Auch wenn eine sinkende Arbeitslosenrate und der Bau neuer Wohnungen in der Stadt bereits für positive Schlagzeilen gesorgt haben, muss man sich eingestehen, dass Projekte der Stadt, wie die teuer gebauten Lahntreppen an der Mensa oder die Migration von Kindern von Flüchtlingsfamilien, schon vor dem Krieg in Syrien, nach hinten losgegangen sind.

Die Integration von ausländischen Mitbürgern ist ein Langzeitprozess, man fängt nicht gestern damit an und hört auch nicht morgen damit auf. Mir selber kam es oft so vor, dass man es sich leicht
gemacht hat, getreu dem Motto: „Die beiden kommen aus demselben Land, die kommen in eine Klasse dann können die beiden ihre Sprache sprechen“. Politiker sprechen hierbei von Migration, der
aufgeweckte Freizeit-Kabarettist nennt das Ganze Parallelgesellschaft.

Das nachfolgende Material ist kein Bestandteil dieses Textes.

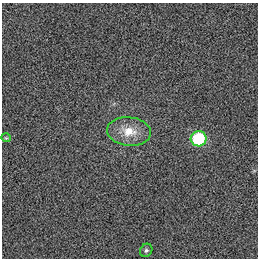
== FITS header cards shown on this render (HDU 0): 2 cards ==
NAXIS1  =                  256
NAXIS2  =                  256

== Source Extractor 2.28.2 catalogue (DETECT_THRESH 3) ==
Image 256 x 256 px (HDU 0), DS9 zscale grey, 1 PNG px = 1 image px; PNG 260 x 260 px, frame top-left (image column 1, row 256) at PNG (2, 3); each listed source drawn as its Kron ellipse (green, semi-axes under 4 px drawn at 4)
Background 0.00196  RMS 0.051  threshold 0.154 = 3 sigma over >= 5 px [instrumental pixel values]
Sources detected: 4; all 4 listed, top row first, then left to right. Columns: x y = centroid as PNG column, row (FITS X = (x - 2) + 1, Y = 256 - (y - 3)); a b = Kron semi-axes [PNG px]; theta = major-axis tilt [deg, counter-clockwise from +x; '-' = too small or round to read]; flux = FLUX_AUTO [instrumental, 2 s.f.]
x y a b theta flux
129 131 22 14 -7 66
6 138 5 4 - 3.9
199 139 8 7 - 210
146 250 7 6 - 7.3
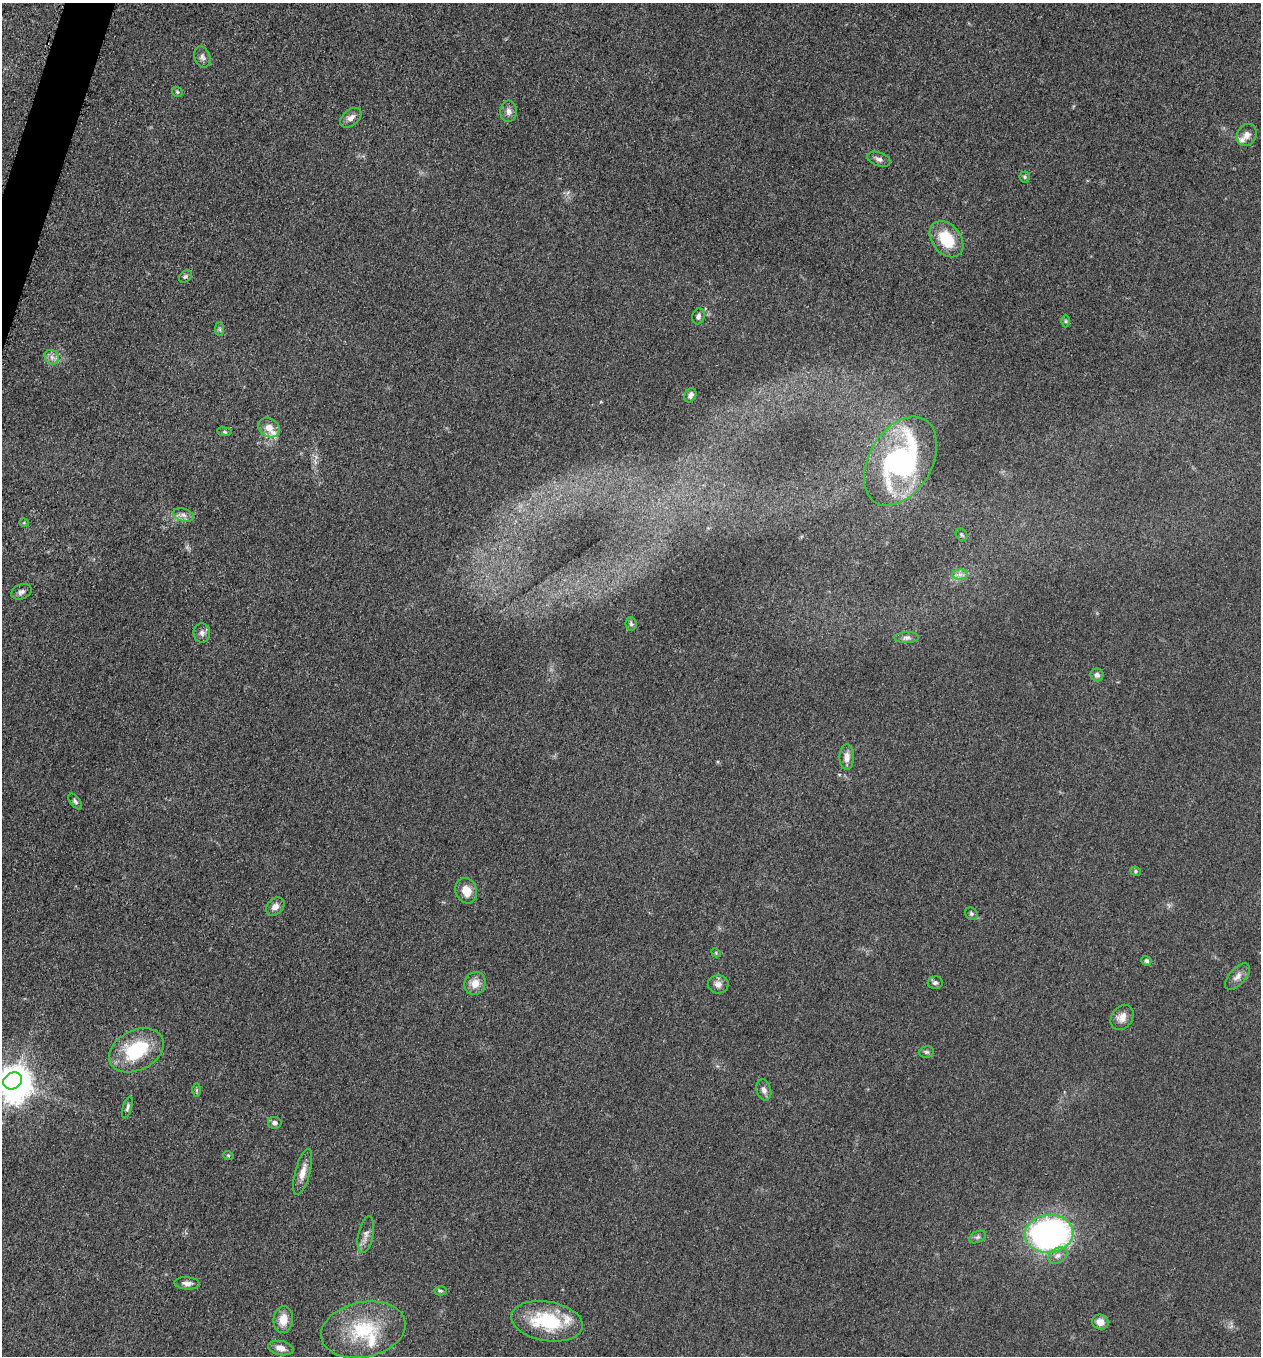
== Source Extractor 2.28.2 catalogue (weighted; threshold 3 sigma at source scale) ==
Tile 11 of 4 x 4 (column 3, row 3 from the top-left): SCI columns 2714-3972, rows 1371-2724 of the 5509 x 5463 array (HDU 1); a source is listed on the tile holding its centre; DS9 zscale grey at full resolution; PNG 1263 x 1358 px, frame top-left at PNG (2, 3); each listed source drawn as its Kron ellipse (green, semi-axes under 4 px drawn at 4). Shown black and unused: <1% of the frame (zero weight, under 3 of 5 exposures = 3% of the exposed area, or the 3 px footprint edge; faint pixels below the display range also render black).
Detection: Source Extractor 2.28.2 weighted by HDU 2 'WHT'; one run over the whole footprint, this tile lists its part. Background 0.0603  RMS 0.0062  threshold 0.028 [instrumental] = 3 sigma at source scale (4.5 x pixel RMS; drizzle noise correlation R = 1.50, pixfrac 1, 0.05/0.05 arcsec/px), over >= 5 px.
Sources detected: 65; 1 inside a brighter object's white glare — neither listed nor drawn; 5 inside a brighter listed object's ellipse — not listed separately; the other 59 listed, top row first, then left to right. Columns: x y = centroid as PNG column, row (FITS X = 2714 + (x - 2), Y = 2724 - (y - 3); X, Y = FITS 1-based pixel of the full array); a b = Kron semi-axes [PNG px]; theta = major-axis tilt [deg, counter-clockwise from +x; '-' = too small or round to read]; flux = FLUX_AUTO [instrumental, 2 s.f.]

Der mutmaßliche Treffpunkt der Studenten an der Mensa ist nicht mehr da. Die Lahntreppen sind, wie jeden Sonntagmorgen, knöchelhoch mit Müll, vorzugsweiße Glasflaschen, überzogen. Das Dreieck rund um den Elisabeth-Blochmann-Platz, zwischen der Mensa, der Weidenhäuser Brücke und der Autobahnauffahrt Richtung Gießen, ist der Hotspot der Stadt.

Noch ist es nicht soweit, diesen Ort als das hessische Caracas oder Compton Marburgs zu bezeichnen, jedoch hört und sieht man immer häufiger, dass sich Anwohner abends, besonders am Wochenende,
nicht trauen diesen Ort aufzusuchen. Man muss mit Pöbeleien und tätlichen Angriffen aller Art rechnen. Um nicht Teil der Szenerie eines Polizeieinsatzes zu werden, wählen viele einen Umweg, welcher meist an einem Weg an der Lahn, welcher im Übrigen auch nicht wirklich hell ist, lang führt. Auch keine attraktive Alternative für die 1,55 m große BWL- Studentin.

Nachts um 4 vor dem Imbiss: Von hinten kommt eine andere Gruppe, aus neutraler Sicht nichts Besonderes, aus einer friedlichen Situation, wie dem Borgen eines Feuerzeugs oder dem Wurf eines lustig gemeinten Schneeballs, entstehen oft Handgemenge, die nicht selten im Krankenhaus enden.

Jetzt liegt es an den Kommunalpolitikern dafür zu sorgen, dass in unserer kleinen Stadt kein dauerhafter Problembezirk, wie das Bahnhofsviertel in Frankfurt, entsteht.